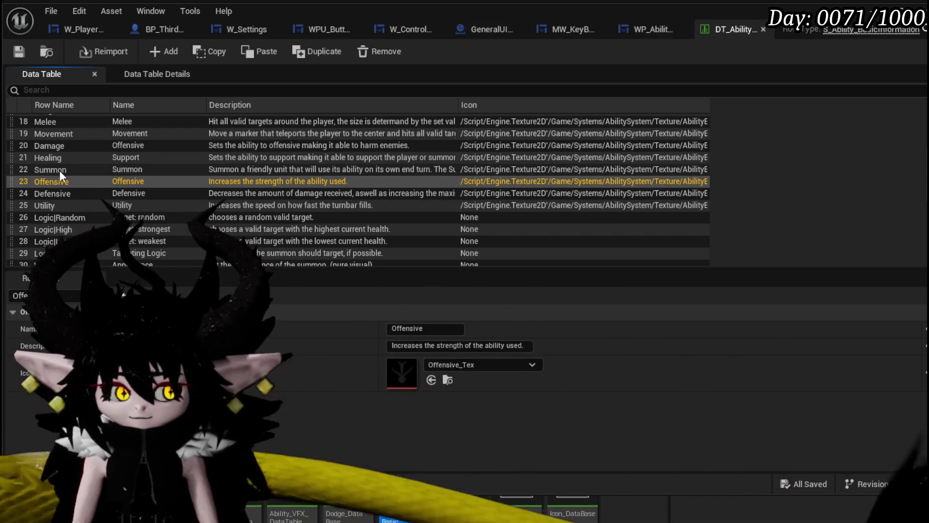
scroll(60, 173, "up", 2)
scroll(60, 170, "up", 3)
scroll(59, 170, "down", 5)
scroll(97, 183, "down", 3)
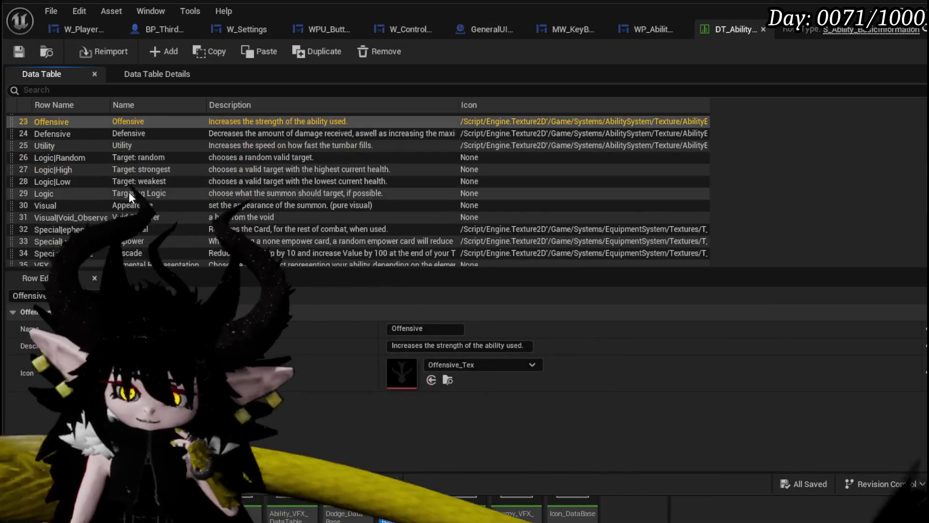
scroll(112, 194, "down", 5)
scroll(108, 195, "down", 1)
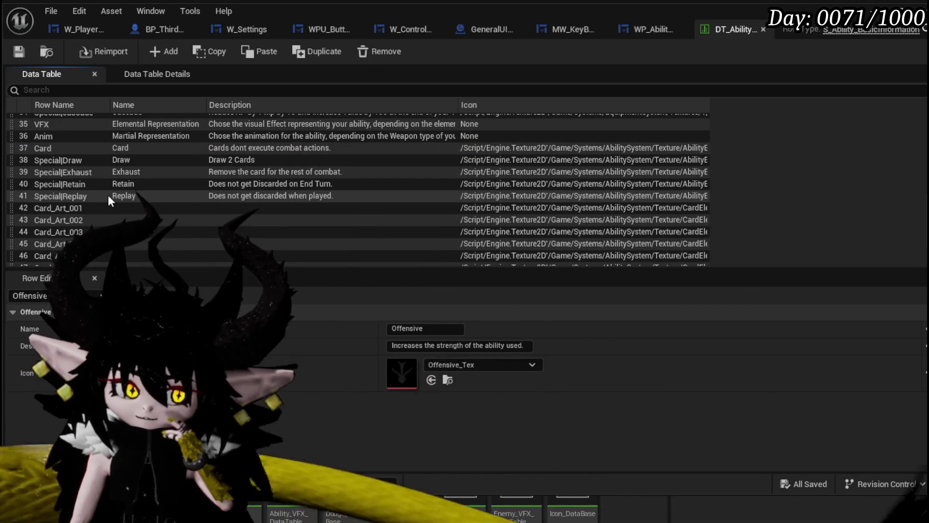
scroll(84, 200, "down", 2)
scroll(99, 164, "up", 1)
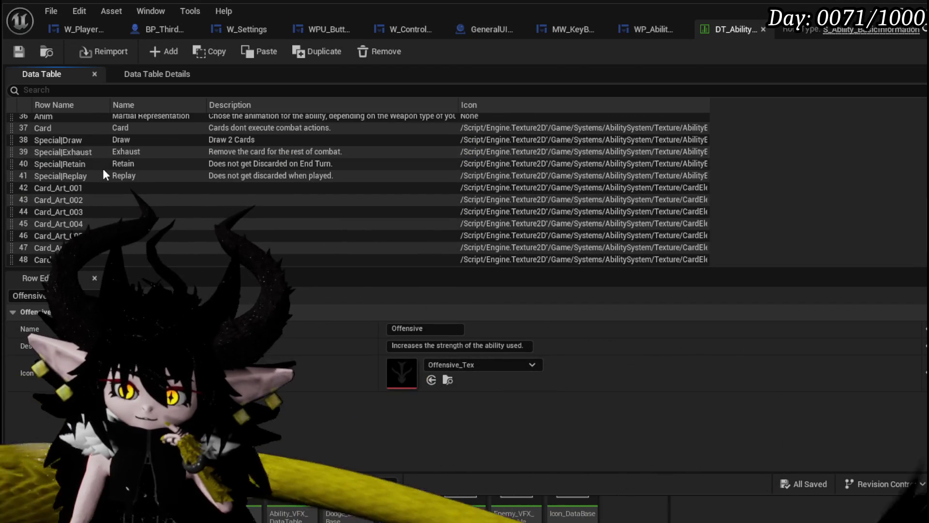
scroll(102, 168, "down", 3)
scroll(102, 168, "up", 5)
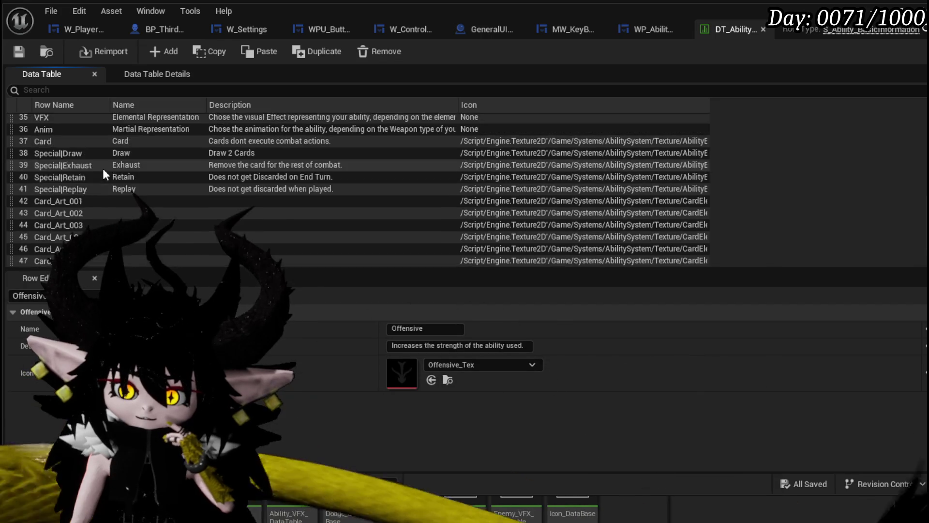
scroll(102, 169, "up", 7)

────

Task instructions ::
The entries must be written out again unchanged. Images are to be left out.

Reply to the task ::
scroll(60, 173, "up", 2)
scroll(60, 170, "up", 3)
scroll(59, 170, "down", 5)
scroll(97, 183, "down", 3)
scroll(112, 194, "down", 5)
scroll(108, 195, "down", 1)
scroll(84, 200, "down", 2)
scroll(99, 164, "up", 1)
scroll(102, 168, "down", 3)
scroll(102, 168, "up", 5)
scroll(102, 169, "up", 7)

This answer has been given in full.